In einem weiteren Schritt untersuchten Hutter und sein Team, ob sich der Schweregrad neuronaler Symptome auch an Hirnstrukturen bemerkbar macht. Tatsächlich fanden sie, dass Betroffene mit schweren Neuro-Covid-Symptomen an spezifischen Stellen des Gehirns ein im Vergleich zu gesunden Probanden geringeres Volumen aufwiesen. Besonders betroffen war dabei das olfaktorische Zentrum, also das Riechhirnareal. "Wir konnten die Signatur bestimmter Moleküle in Blut und Nervenwasser mit einer überbordenden Immunreaktion im Gehirn, vermindertem Hirnvolumen in verschiedenen Arealen sowie mit neurologischen Symptomen in Verbindung bringen", so Hutter. Diese Biomarker müssen nun mit einer größeren Anzahl an Teilnehmenden verglichen werden.

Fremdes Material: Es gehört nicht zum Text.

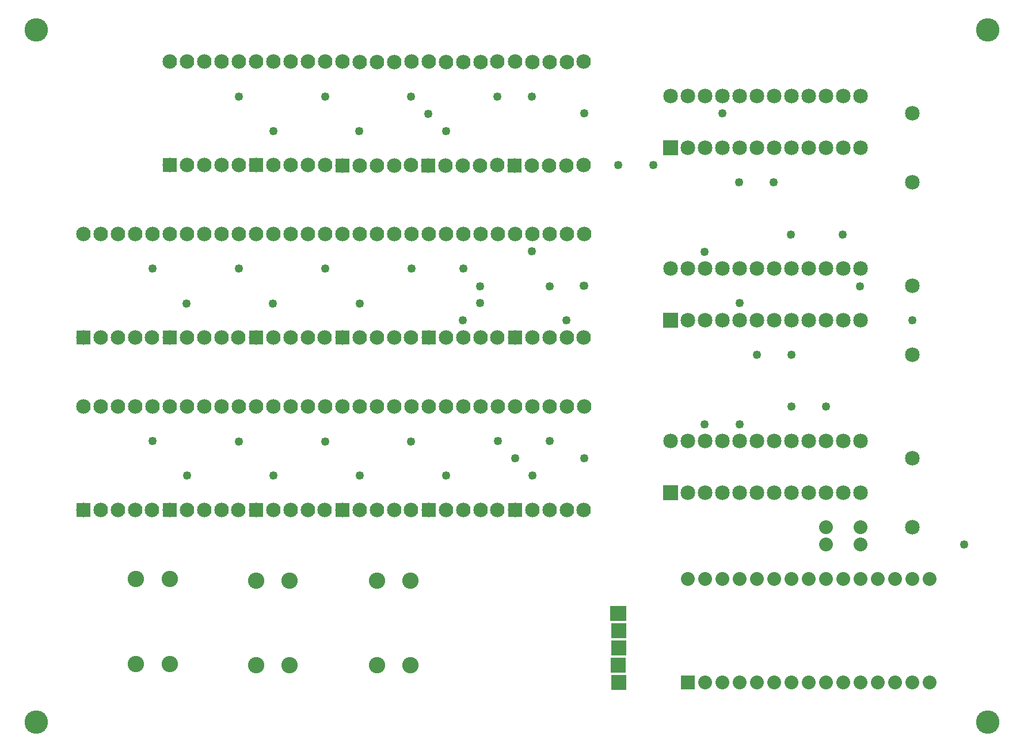
<source format=gbs>
G04 MADE WITH FRITZING*
G04 WWW.FRITZING.ORG*
G04 DOUBLE SIDED*
G04 HOLES PLATED*
G04 CONTOUR ON CENTER OF CONTOUR VECTOR*
%ASAXBY*%
%FSLAX23Y23*%
%MOIN*%
%OFA0B0*%
%SFA1.0B1.0*%
%ADD10C,0.049370*%
%ADD11C,0.135984*%
%ADD12C,0.080000*%
%ADD13C,0.085000*%
%ADD14C,0.095000*%
%ADD15C,0.084000*%
%ADD16R,0.083028X0.081501*%
%ADD17R,0.081756X0.084809*%
%ADD18R,0.083028X0.079550*%
%ADD19R,0.081501X0.081077*%
%ADD20R,0.081756X0.081756*%
%ADD21R,0.010028X0.010028*%
%ADD22R,0.092469X0.089707*%
%ADD23R,0.090184X0.090286*%
%ADD24R,0.088917X0.088056*%
%ADD25R,0.090000X0.090000*%
%ADD26R,0.090184X0.090012*%
%ADD27R,0.080000X0.079972*%
%ADD28R,0.084000X0.084000*%
%ADD29R,0.085000X0.085000*%
%LNMASK0*%
G90*
G70*
G54D10*
X4068Y2926D03*
X4769Y2027D03*
X4569Y2027D03*
X4867Y3025D03*
X4369Y2327D03*
X4570Y2327D03*
X4067Y1926D03*
X4269Y1926D03*
X3568Y3428D03*
X3769Y3427D03*
X4268Y3327D03*
X4468Y3327D03*
X4567Y3025D03*
G54D11*
X5708Y4213D03*
X196Y4213D03*
X5708Y197D03*
X196Y197D03*
G54D12*
X4769Y1227D03*
X4969Y1227D03*
X4769Y1327D03*
X4969Y1327D03*
G54D10*
X3370Y1728D03*
X2570Y3626D03*
X2467Y3725D03*
X4169Y3727D03*
X3369Y3728D03*
X5269Y3327D03*
X1369Y3826D03*
X1870Y3826D03*
X1870Y3826D03*
X2367Y3826D03*
X2367Y3826D03*
X2367Y3826D03*
X2868Y3826D03*
X2868Y3826D03*
X3068Y3826D03*
X3068Y3826D03*
X3069Y1627D03*
X3169Y1827D03*
X2969Y1727D03*
X5569Y1227D03*
G54D13*
X5269Y2727D03*
X5269Y2327D03*
G54D10*
X4270Y2629D03*
X3268Y2528D03*
X3368Y2728D03*
X3369Y2727D03*
X2768Y2726D03*
X3169Y2726D03*
X2768Y2627D03*
X3068Y2927D03*
X2367Y1826D03*
X1870Y1826D03*
X2869Y1827D03*
X5269Y1327D03*
X1068Y2626D03*
X1068Y2626D03*
X1568Y2626D03*
X1568Y2626D03*
X869Y1827D03*
X1369Y1826D03*
X1369Y1826D03*
X1870Y1826D03*
X2367Y1826D03*
X2869Y1827D03*
X869Y2827D03*
X1369Y2828D03*
X1369Y2828D03*
X1870Y2828D03*
X1870Y2828D03*
X2369Y2827D03*
X2369Y2827D03*
X2069Y2626D03*
X2668Y2528D03*
X2669Y2828D03*
X2669Y2828D03*
X1070Y1627D03*
X1569Y1627D03*
X2070Y1627D03*
X1070Y1627D03*
X1569Y1627D03*
X2070Y1627D03*
X2569Y1627D03*
X2569Y1627D03*
G54D14*
X2365Y1019D03*
X2169Y1019D03*
X2169Y527D03*
X2365Y527D03*
X1665Y1019D03*
X1469Y1019D03*
X1469Y527D03*
X1665Y527D03*
X969Y1027D03*
X772Y1027D03*
X772Y535D03*
X969Y535D03*
G54D15*
X3569Y427D03*
X3569Y527D03*
X3569Y627D03*
X3569Y727D03*
X3569Y827D03*
G54D12*
X3969Y427D03*
X4069Y427D03*
X4169Y427D03*
X4269Y427D03*
X4369Y427D03*
X4469Y427D03*
X4569Y427D03*
X4669Y427D03*
X4769Y427D03*
X4869Y427D03*
X4969Y427D03*
X5069Y427D03*
X5169Y427D03*
X5269Y427D03*
X5369Y427D03*
X3969Y1027D03*
X4069Y1027D03*
X4169Y1027D03*
X4269Y1027D03*
X4369Y1027D03*
X4469Y1027D03*
X4569Y1027D03*
X4669Y1027D03*
X4769Y1027D03*
X4869Y1027D03*
X4969Y1027D03*
X5069Y1027D03*
X5169Y1027D03*
X5269Y1027D03*
X5369Y1027D03*
G54D15*
X2968Y3426D03*
X3068Y3426D03*
X3168Y3426D03*
X3268Y3426D03*
X3366Y3427D03*
X3069Y4026D03*
X3169Y4026D03*
X3269Y4026D03*
X3368Y4027D03*
X2969Y4027D03*
X2969Y2427D03*
X3069Y2427D03*
X3169Y2427D03*
X3269Y2427D03*
X3367Y2427D03*
X3070Y3027D03*
X3170Y3027D03*
X3270Y3027D03*
X3369Y3027D03*
X2970Y3027D03*
X2969Y1427D03*
X3069Y1427D03*
X3169Y1427D03*
X3269Y1427D03*
X3367Y1427D03*
X3070Y2027D03*
X3170Y2027D03*
X3270Y2027D03*
X3369Y2027D03*
X2970Y2027D03*
X2468Y3426D03*
X2568Y3426D03*
X2668Y3426D03*
X2768Y3426D03*
X2866Y3427D03*
X2569Y4026D03*
X2669Y4026D03*
X2769Y4026D03*
X2868Y4027D03*
X2469Y4027D03*
X2469Y2427D03*
X2569Y2427D03*
X2669Y2427D03*
X2769Y2427D03*
X2867Y2427D03*
X2570Y3027D03*
X2670Y3027D03*
X2770Y3027D03*
X2869Y3027D03*
X2470Y3027D03*
X2469Y1427D03*
X2569Y1427D03*
X2669Y1427D03*
X2769Y1427D03*
X2867Y1427D03*
X2570Y2027D03*
X2670Y2027D03*
X2770Y2027D03*
X2869Y2027D03*
X2470Y2027D03*
X1969Y3426D03*
X2069Y3426D03*
X2169Y3426D03*
X2269Y3426D03*
X2368Y3427D03*
X2070Y4026D03*
X2170Y4026D03*
X2270Y4026D03*
X2369Y4027D03*
X1970Y4027D03*
X1969Y2427D03*
X2069Y2427D03*
X2169Y2427D03*
X2269Y2427D03*
X2367Y2427D03*
X2070Y3027D03*
X2170Y3027D03*
X2270Y3027D03*
X2369Y3027D03*
X1970Y3027D03*
X1969Y1427D03*
X2069Y1427D03*
X2169Y1427D03*
X2269Y1427D03*
X2367Y1427D03*
X2070Y2027D03*
X2170Y2027D03*
X2270Y2027D03*
X2369Y2027D03*
X1970Y2027D03*
X1470Y3427D03*
X1570Y3427D03*
X1670Y3427D03*
X1770Y3427D03*
X1869Y3427D03*
X1571Y4027D03*
X1671Y4027D03*
X1771Y4027D03*
X1870Y4027D03*
X1471Y4027D03*
X1469Y2427D03*
X1569Y2427D03*
X1669Y2427D03*
X1769Y2427D03*
X1867Y2427D03*
X1570Y3027D03*
X1670Y3027D03*
X1770Y3027D03*
X1869Y3027D03*
X1470Y3027D03*
X1469Y1427D03*
X1569Y1427D03*
X1669Y1427D03*
X1769Y1427D03*
X1867Y1427D03*
X1570Y2027D03*
X1670Y2027D03*
X1770Y2027D03*
X1869Y2027D03*
X1470Y2027D03*
X469Y2427D03*
X569Y2427D03*
X669Y2427D03*
X769Y2427D03*
X867Y2427D03*
X570Y3027D03*
X670Y3027D03*
X770Y3027D03*
X869Y3027D03*
X470Y3027D03*
X469Y1427D03*
X569Y1427D03*
X669Y1427D03*
X769Y1427D03*
X867Y1427D03*
X570Y2027D03*
X670Y2027D03*
X770Y2027D03*
X869Y2027D03*
X470Y2027D03*
X970Y3427D03*
X1070Y3427D03*
X1170Y3427D03*
X1270Y3427D03*
X1369Y3427D03*
X1071Y4027D03*
X1171Y4027D03*
X1271Y4027D03*
X1370Y4027D03*
X971Y4027D03*
X969Y2427D03*
X1069Y2427D03*
X1169Y2427D03*
X1269Y2427D03*
X1367Y2427D03*
X1070Y3027D03*
X1170Y3027D03*
X1270Y3027D03*
X1369Y3027D03*
X970Y3027D03*
X969Y1427D03*
X1069Y1427D03*
X1169Y1427D03*
X1269Y1427D03*
X1367Y1427D03*
X1070Y2027D03*
X1170Y2027D03*
X1270Y2027D03*
X1369Y2027D03*
X970Y2027D03*
G54D13*
X3869Y3527D03*
X3869Y3827D03*
X3969Y3527D03*
X3969Y3827D03*
X4069Y3527D03*
X4069Y3827D03*
X4169Y3527D03*
X4169Y3827D03*
X4269Y3527D03*
X4269Y3827D03*
X4369Y3527D03*
X4369Y3827D03*
X4469Y3527D03*
X4469Y3827D03*
X4569Y3527D03*
X4569Y3827D03*
X4669Y3527D03*
X4669Y3827D03*
X4769Y3527D03*
X4769Y3827D03*
X4869Y3527D03*
X4869Y3827D03*
X4969Y3527D03*
X4969Y3827D03*
X3869Y2527D03*
X3869Y2827D03*
X3969Y2527D03*
X3969Y2827D03*
X4069Y2527D03*
X4069Y2827D03*
X4169Y2527D03*
X4169Y2827D03*
X4269Y2527D03*
X4269Y2827D03*
X4369Y2527D03*
X4369Y2827D03*
X4469Y2527D03*
X4469Y2827D03*
X4569Y2527D03*
X4569Y2827D03*
X4669Y2527D03*
X4669Y2827D03*
X4769Y2527D03*
X4769Y2827D03*
X4869Y2527D03*
X4869Y2827D03*
X4969Y2527D03*
X4969Y2827D03*
X3870Y1527D03*
X3870Y1827D03*
X3970Y1527D03*
X3970Y1827D03*
X4070Y1527D03*
X4070Y1827D03*
X4170Y1527D03*
X4170Y1827D03*
X4270Y1527D03*
X4270Y1827D03*
X4370Y1527D03*
X4370Y1827D03*
X4470Y1527D03*
X4470Y1827D03*
X4570Y1527D03*
X4570Y1827D03*
X4670Y1527D03*
X4670Y1827D03*
X4770Y1527D03*
X4770Y1827D03*
X4870Y1527D03*
X4870Y1827D03*
X4970Y1527D03*
X4970Y1827D03*
X5269Y3327D03*
X5269Y3727D03*
X5269Y1327D03*
X5269Y1727D03*
G54D10*
X5269Y2527D03*
X4968Y2725D03*
X4968Y2725D03*
X5270Y2725D03*
X5270Y2725D03*
X1570Y3626D03*
X1570Y3626D03*
X2068Y3626D03*
X2068Y3626D03*
G54D16*
X3568Y826D03*
G54D17*
X3569Y728D03*
G54D18*
X3570Y627D03*
G54D19*
X3569Y426D03*
G54D20*
X3569Y527D03*
G54D21*
X3569Y427D03*
X3569Y527D03*
G54D19*
X3569Y527D03*
G54D20*
X3569Y427D03*
G54D21*
X3569Y427D03*
X3569Y527D03*
G54D19*
X3569Y527D03*
G54D20*
X3569Y427D03*
G54D21*
X3569Y427D03*
X3569Y527D03*
G54D19*
X3569Y527D03*
G54D20*
X3569Y427D03*
G54D22*
X3568Y827D03*
G54D23*
X3569Y727D03*
G54D24*
X3569Y627D03*
G54D25*
X3568Y527D03*
G54D26*
X3569Y427D03*
G54D27*
X3969Y427D03*
G54D28*
X2968Y3426D03*
X2969Y2427D03*
X2969Y1427D03*
X2468Y3426D03*
X2469Y2427D03*
X2469Y1427D03*
X1969Y3426D03*
X1969Y2427D03*
X1969Y1427D03*
X1470Y3427D03*
X1469Y2427D03*
X1469Y1427D03*
X469Y2427D03*
X469Y1427D03*
X970Y3427D03*
X969Y2427D03*
X969Y1427D03*
G54D29*
X3869Y3527D03*
X3869Y2527D03*
X3870Y1527D03*
G04 End of Mask0*
M02*
</source>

Ziel: Frühzeitige Erkennung und Bremsung 

Ziel der Untersuchung wäre ein Bluttest, der bereits zu Anfang einer Infektion schwere Verläufe inklusive Neuro-Covid und Long-Covid vorhersagen kann. Dieselben Biomarker liefern Hinweise, auf welche Angriffspunkte sich Medikamente richten könnten, um Folgeschäden einer Covid-19-Erkrankung zu verhindern. Einer der identifizierten Biomarker im Blut, der Faktor MCP-3, spielt eine zentrale Rolle in der überschießenden Immunantwort. Hier sieht Hutter Potenzial, diesen Faktor medikamentös zu hemmen. "Mit unserer Studie zeigen wir, wie das Coronavirus das Gehirn beeinträchtigen kann", fasst Hutter zusammen. "Das Virus löst eine so starke Entzündungsreaktion im Körper aus, dass diese auf das zentrale Nervensystem überschwappt. Das kann die zelluläre Integrität des Gehirns stören." 

Wirbel um Studie zu Booster-Impfung

Ein interdisziplinäres Forschungsteam der selben Uni und des selben Krankenhauses in Basel hat die Auswirkungen der Covid-19-Booster-Impfung auf den Herzmuskel untersucht. Vorübergehende milde Schädigungen seien häufiger als bisher angenommen, so ihr Ergebnis, das allerdings noch nicht von einem Fachjournal begutachtet wurde. Fast 800 Mitarbeitende, die sich für den ersten Moderna-Booster interessierten – die also die insgesamt dritte Impfung gegen Corona machen wollten – nahmen an der Studie von Christian Müllers Team teil.

Drei Tage nach der Auffrischungsimpfung wurde das Protein Troponin, das in Herzmuskelzellen vorkommt, im Blut gemessen. Sind die Werte erhöht, deutet das auf kleine Überanstrengungen, eine Herzmuskelentzündung, oder einen Herzinfarkt hin. Das Ergebnis der Untersuchungen: Die Werte bei den Probanden seien bei 22 Personen (vor allem Frauen) erhöht gewesen, was auf eine Schädigung des Herzmuskels schließen lässt, so die Forschenden. Bernhard Metzler, Präsident der Österreichischen Kardiologie-Gesellschaft, entgegnet dem: "Der gemessene erhöhte Wert ist de facto in allen Fällen bedeutungslos." Denn: Der Troponinwert könne nach allen Impfungen erhöht sein, jede Impfung sei eine Immunreaktion.